Since only part of the records is wanted, repeat exactly the lines from the one containing "left back paw: (680, 557)" through the last line, both included.

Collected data
____

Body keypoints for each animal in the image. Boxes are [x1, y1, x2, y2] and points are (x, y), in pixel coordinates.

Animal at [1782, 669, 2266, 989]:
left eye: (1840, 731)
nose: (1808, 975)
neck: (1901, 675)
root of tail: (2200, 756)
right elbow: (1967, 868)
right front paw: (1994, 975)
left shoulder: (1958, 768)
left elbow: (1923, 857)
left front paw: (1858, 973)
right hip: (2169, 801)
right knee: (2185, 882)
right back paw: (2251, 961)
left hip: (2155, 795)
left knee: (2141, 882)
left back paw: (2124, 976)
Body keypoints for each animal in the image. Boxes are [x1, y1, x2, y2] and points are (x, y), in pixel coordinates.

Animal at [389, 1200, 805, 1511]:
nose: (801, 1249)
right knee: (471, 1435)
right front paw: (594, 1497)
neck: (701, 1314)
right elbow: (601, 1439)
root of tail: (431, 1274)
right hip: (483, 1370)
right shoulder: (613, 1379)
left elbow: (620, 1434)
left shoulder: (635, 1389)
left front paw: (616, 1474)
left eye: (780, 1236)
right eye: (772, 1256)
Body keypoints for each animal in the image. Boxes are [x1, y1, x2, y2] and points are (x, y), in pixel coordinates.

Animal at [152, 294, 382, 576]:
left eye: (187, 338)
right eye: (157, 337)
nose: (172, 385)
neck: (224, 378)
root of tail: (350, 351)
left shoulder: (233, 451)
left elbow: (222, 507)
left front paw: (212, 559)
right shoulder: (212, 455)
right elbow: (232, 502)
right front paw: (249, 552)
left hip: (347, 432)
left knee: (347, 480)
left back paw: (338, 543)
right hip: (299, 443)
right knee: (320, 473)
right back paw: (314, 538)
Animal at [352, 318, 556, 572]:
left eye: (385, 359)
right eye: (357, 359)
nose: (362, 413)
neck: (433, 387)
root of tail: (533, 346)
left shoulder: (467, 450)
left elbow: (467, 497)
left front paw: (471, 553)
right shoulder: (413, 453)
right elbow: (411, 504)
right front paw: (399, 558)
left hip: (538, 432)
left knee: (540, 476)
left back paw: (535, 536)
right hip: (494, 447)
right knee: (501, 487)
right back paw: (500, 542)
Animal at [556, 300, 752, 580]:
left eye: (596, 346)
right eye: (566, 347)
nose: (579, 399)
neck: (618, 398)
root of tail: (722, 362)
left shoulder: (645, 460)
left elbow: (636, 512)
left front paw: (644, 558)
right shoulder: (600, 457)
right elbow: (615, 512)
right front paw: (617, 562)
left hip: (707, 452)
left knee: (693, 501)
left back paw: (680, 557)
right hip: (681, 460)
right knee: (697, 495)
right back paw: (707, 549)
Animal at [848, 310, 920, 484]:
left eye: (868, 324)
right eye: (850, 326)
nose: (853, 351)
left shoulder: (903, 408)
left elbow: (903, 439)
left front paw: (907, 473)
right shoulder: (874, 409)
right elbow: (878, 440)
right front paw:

____

Solution for this task
left back paw: (680, 557)
right hip: (681, 460)
right knee: (697, 495)
right back paw: (707, 549)
Animal at [848, 310, 920, 484]:
left eye: (868, 324)
right eye: (850, 326)
nose: (853, 351)
left shoulder: (903, 408)
left elbow: (903, 439)
left front paw: (907, 473)
right shoulder: (874, 409)
right elbow: (878, 440)
right front paw:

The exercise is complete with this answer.